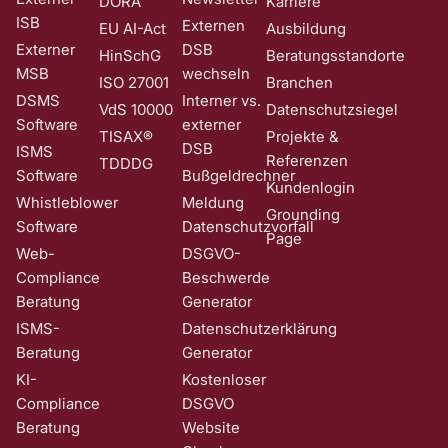
DORA
Karriere
ISB
Externen
EU AI-Act
Ausbildung
Externer
DSB
HinSchG
Beratungsstandorte
MSB
wechseln
ISO 27001
Branchen
DSMS
Interner vs.
VdS 10000
Datenschutzsiegel
Software
externer
TISAX®
Projekte &
DSB
ISMS
Referenzen
TDDDG
Software
Bußgeldrechner
Kundenlogin
Whistleblower
Meldung
Grounding
Software
Datenschutzvorfall
Page
Web-
DSGVO-
Compliance
Beschwerde
Beratung
Generator
ISMS-
Datenschutzerklärung
Beratung
Generator
KI-
Kostenloser
Compliance
DSGVO
Beratung
Website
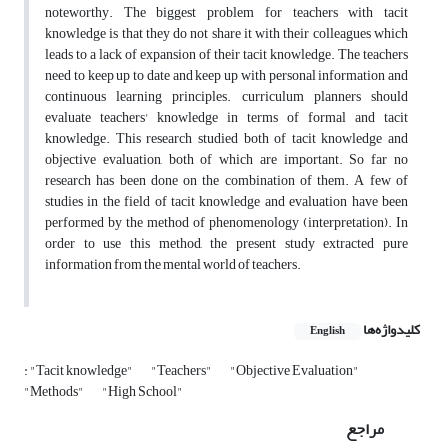
noteworthy. The biggest problem for teachers with tacit
knowledge is that they do not share it with their colleagues which
leads to a lack of expansion of their tacit knowledge. The teachers
need to keep up to date and keep up with personal information and
continuous learning principles. curriculum planners should
evaluate teachers' knowledge in terms of formal and tacit
knowledge. This research studied both of tacit knowledge and
objective evaluation, both of which are important. So far no
research has been done on the combination of them. A few of
studies in the field of tacit knowledge and evaluation have been
performed by the method of phenomenology (interpretation). In
order to use this method, the present study extracted pure
information from the mental world of teachers.
کلیدواژه‌ها
English
: "Tacit knowledge"
"Teachers"
"Objective Evaluation"
"Methods"
"High School"
مراجع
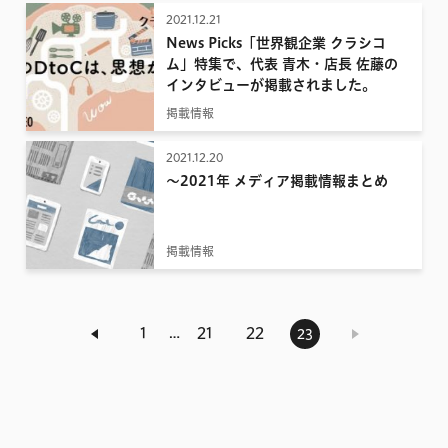
2021.12.21
News Picks「世界観企業 クラシコ
ム」特集で、代表 青木・店長 佐藤の
インタビューが掲載されました。
掲載情報
2021.12.20
〜2021年 メディア掲載情報まとめ
掲載情報
…
1
21
22
23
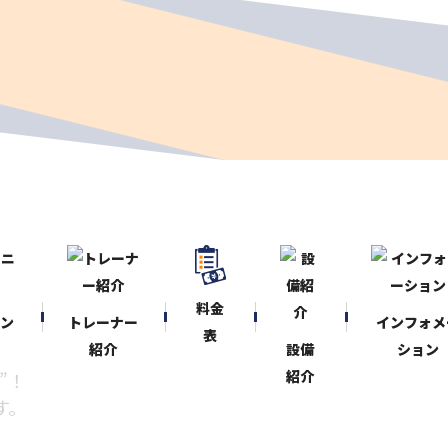
料金
ニン
トレーナー
インフォメ
表
紹介
設備
ション
紹介
”！
す。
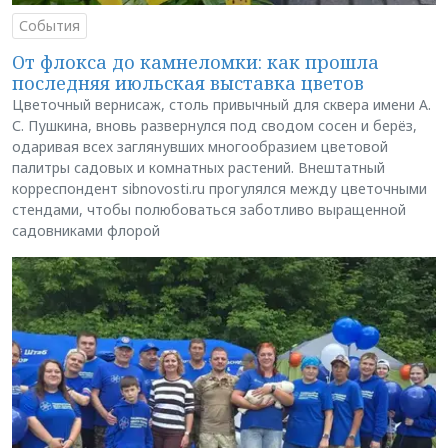
События
От флокса до камнеломки: как прошла
последняя июльская выставка цветов
Цветочный вернисаж, столь привычный для сквера имени А.
С. Пушкина, вновь развернулся под сводом сосен и берёз,
одаривая всех заглянувших многообразием цветовой
палитры садовых и комнатных растений. Внештатный
корреспондент sibnovosti.ru прогулялся между цветочными
стендами, чтобы полюбоваться заботливо выращенной
садовниками флорой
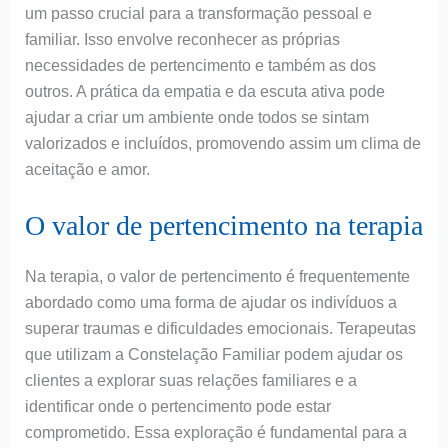
um passo crucial para a transformação pessoal e
familiar. Isso envolve reconhecer as próprias
necessidades de pertencimento e também as dos
outros. A prática da empatia e da escuta ativa pode
ajudar a criar um ambiente onde todos se sintam
valorizados e incluídos, promovendo assim um clima de
aceitação e amor.
O valor de pertencimento na terapia
Na terapia, o valor de pertencimento é frequentemente
abordado como uma forma de ajudar os indivíduos a
superar traumas e dificuldades emocionais. Terapeutas
que utilizam a Constelação Familiar podem ajudar os
clientes a explorar suas relações familiares e a
identificar onde o pertencimento pode estar
comprometido. Essa exploração é fundamental para a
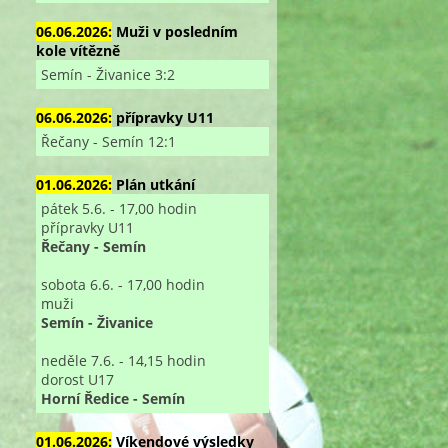
06.06.2026:
Muži v posledním
kole vítězně
Semín - Živanice 3:2
06.06.2026:
přípravky U11
Řečany - Semín 12:1
01.06.2026:
Plán utkání
pátek 5.6. - 17,00 hodin
přípravky U11
Řečany - Semín
sobota 6.6. - 17,00 hodin
muži
Semín - Živanice
neděle 7.6. - 14,15 hodin
dorost U17
Horní Ředice - Semín
01.06.2026:
Víkendové výsledky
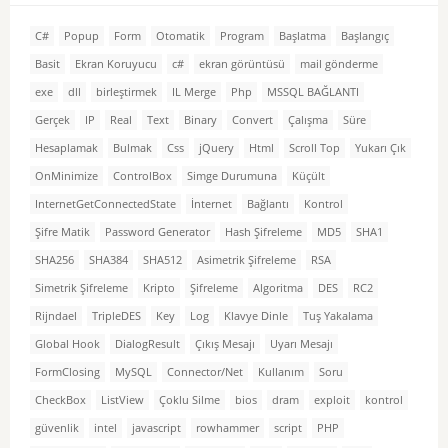
C#
Popup
Form
Otomatik
Program
Başlatma
Başlangıç
Basit
Ekran Koruyucu
c#
ekran görüntüsü
mail gönderme
exe
dll
birleştirmek
IL Merge
Php
MSSQL BAĞLANTI
Gerçek
IP
Real
Text
Binary
Convert
Çalışma
Süre
Hesaplamak
Bulmak
Css
jQuery
Html
Scroll Top
Yukarı Çık
OnMinimize
ControlBox
Simge Durumuna
Küçült
InternetGetConnectedState
İnternet
Bağlantı
Kontrol
Şifre Matik
Password Generator
Hash Şifreleme
MD5
SHA1
SHA256
SHA384
SHA512
Asimetrik Şifreleme
RSA
Simetrik Şifreleme
Kripto
Şifreleme
Algoritma
DES
RC2
Rijndael
TripleDES
Key
Log
Klavye Dinle
Tuş Yakalama
Global Hook
DialogResult
Çıkış Mesajı
Uyarı Mesajı
FormClosing
MySQL
Connector/Net
Kullanım
Soru
CheckBox
ListView
Çoklu Silme
bios
dram
exploit
kontrol
güvenlik
intel
javascript
rowhammer
script
PHP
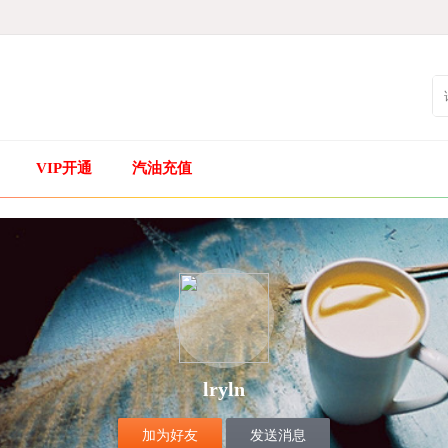
VIP开通
汽油充值
lryln
加为好友
发送消息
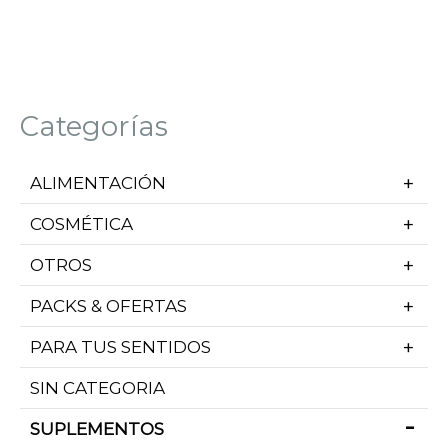
Categorías
ALIMENTACIÓN
COSMÉTICA
OTROS
PACKS & OFERTAS
PARA TUS SENTIDOS
SIN CATEGORIA
SUPLEMENTOS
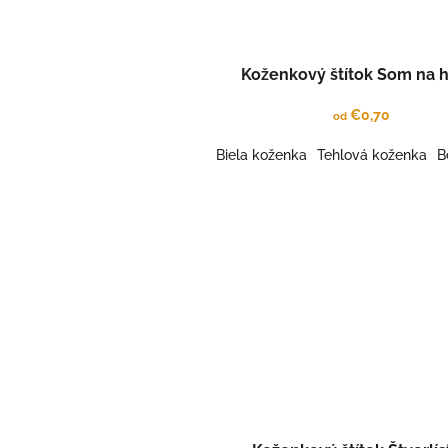
Koženkový štítok Som na 
€0,70
od
Biela koženka
Tehlová koženka
B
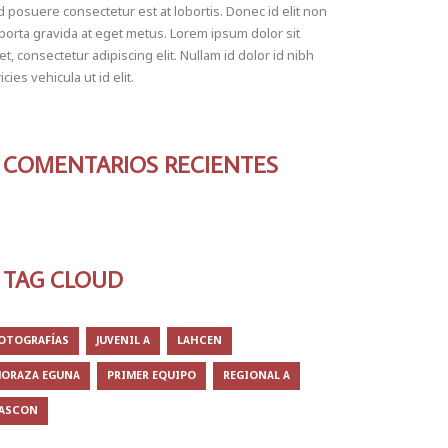
 posuere consectetur est at lobortis. Donec id elit non
porta gravida at eget metus. Lorem ipsum dolor sit
t, consectetur adipiscing elit. Nullam id dolor id nibh
ricies vehicula ut id elit.
COMENTARIOS RECIENTES
TAG CLOUD
OTOGRAFÍAS
JUVENIL A
LAHCEN
ORAZA EGUNA
PRIMER EQUIPO
REGIONAL A
ASCON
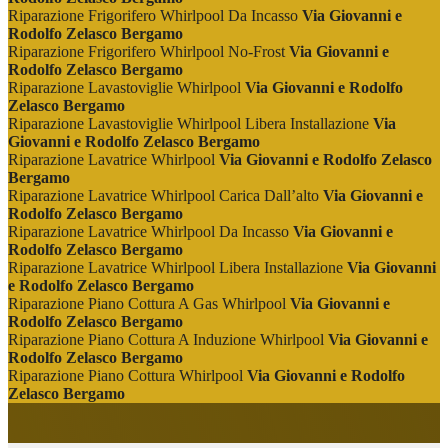
Riparazione Frigorifero Whirlpool Da Incasso
Via Giovanni e
Rodolfo Zelasco Bergamo
Riparazione Frigorifero Whirlpool No-Frost
Via Giovanni e
Rodolfo Zelasco Bergamo
Riparazione Lavastoviglie Whirlpool
Via Giovanni e Rodolfo
Zelasco Bergamo
Riparazione Lavastoviglie Whirlpool Libera Installazione
Via
Giovanni e Rodolfo Zelasco Bergamo
Riparazione Lavatrice Whirlpool
Via Giovanni e Rodolfo Zelasco
Bergamo
Riparazione Lavatrice Whirlpool Carica Dall’alto
Via Giovanni e
Rodolfo Zelasco Bergamo
Riparazione Lavatrice Whirlpool Da Incasso
Via Giovanni e
Rodolfo Zelasco Bergamo
Riparazione Lavatrice Whirlpool Libera Installazione
Via Giovanni
e Rodolfo Zelasco Bergamo
Riparazione Piano Cottura A Gas Whirlpool
Via Giovanni e
Rodolfo Zelasco Bergamo
Riparazione Piano Cottura A Induzione Whirlpool
Via Giovanni e
Rodolfo Zelasco Bergamo
Riparazione Piano Cottura Whirlpool
Via Giovanni e Rodolfo
Zelasco Bergamo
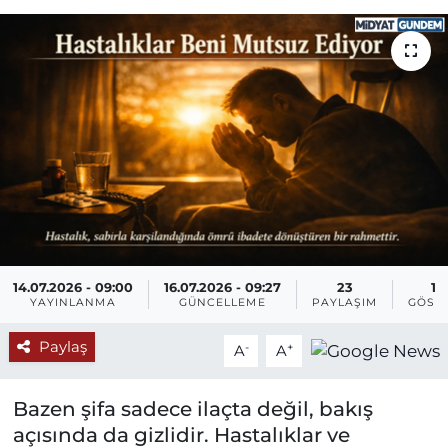
14.07.2026 - 09:00
16.07.2026 - 09:27
23
16
YAYINLANMA
GÜNCELLEME
PAYLAŞIM
GÖST
Paylaş
-
+
A
A
Bazen şifa sadece ilaçta değil, bakış
açısında da gizlidir. Hastalıklar ve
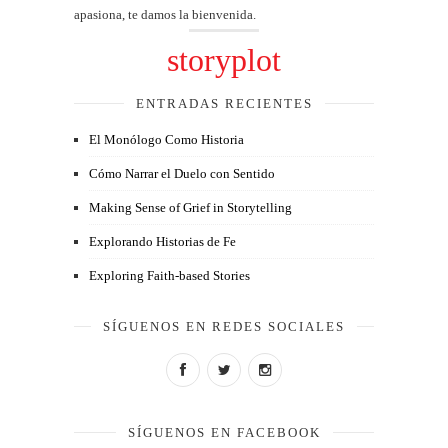
apasiona, te damos la bienvenida.
storyplot
ENTRADAS RECIENTES
El Monólogo Como Historia
Cómo Narrar el Duelo con Sentido
Making Sense of Grief in Storytelling
Explorando Historias de Fe
Exploring Faith-based Stories
SÍGUENOS EN REDES SOCIALES
SÍGUENOS EN FACEBOOK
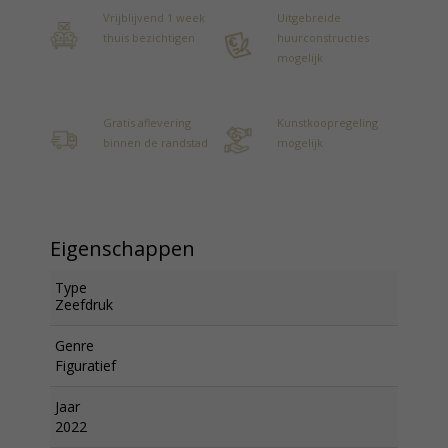
Vrijblijvend 1 week
Uitgebreide
thuis bezichtigen
huurconstructies
mogelijk
Gratis aflevering
Kunstkoopregeling
binnen de randstad
mogelijk
Eigenschappen
Type
Zeefdruk
Genre
Figuratief
Jaar
2022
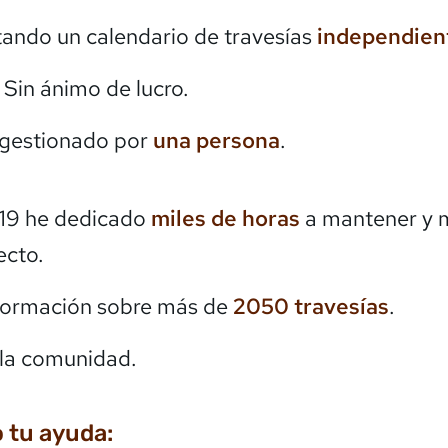
itando un calendario de travesías
independien
. Sin ánimo de lucro.
 gestionado por
una persona
.
19 he dedicado
miles de horas
a mantener y 
ecto.
formación sobre más de
2050
travesías
.
la comunidad.
 tu ayuda:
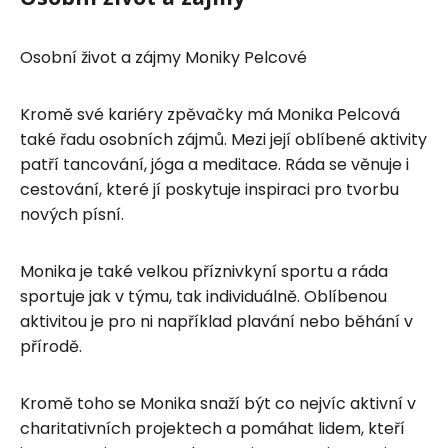
Osobní život a zájmy Moniky Pelcové
Kromě své kariéry zpěvačky má Monika Pelcová
také řadu osobních zájmů. Mezi její oblíbené aktivity
patří tancování, jóga a meditace. Ráda se věnuje i
cestování, které jí poskytuje inspiraci pro tvorbu
nových písní.
Monika je také velkou příznivkyní sportu a ráda
sportuje jak v týmu, tak individuálně. Oblíbenou
aktivitou je pro ni například plavání nebo běhání v
přírodě.
Kromě toho se Monika snaží být co nejvíc aktivní v
charitativních projektech a pomáhat lidem, kteří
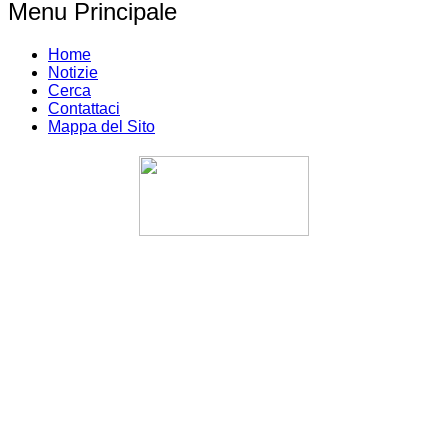
Menu Principale
Home
Notizie
Cerca
Contattaci
Mappa del Sito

### Task directions
In the listing above, find each line containing "which" and copy it.

### Task result
knowledge is that they do not share it with their colleagues which
objective evaluation, both of which are important. So far no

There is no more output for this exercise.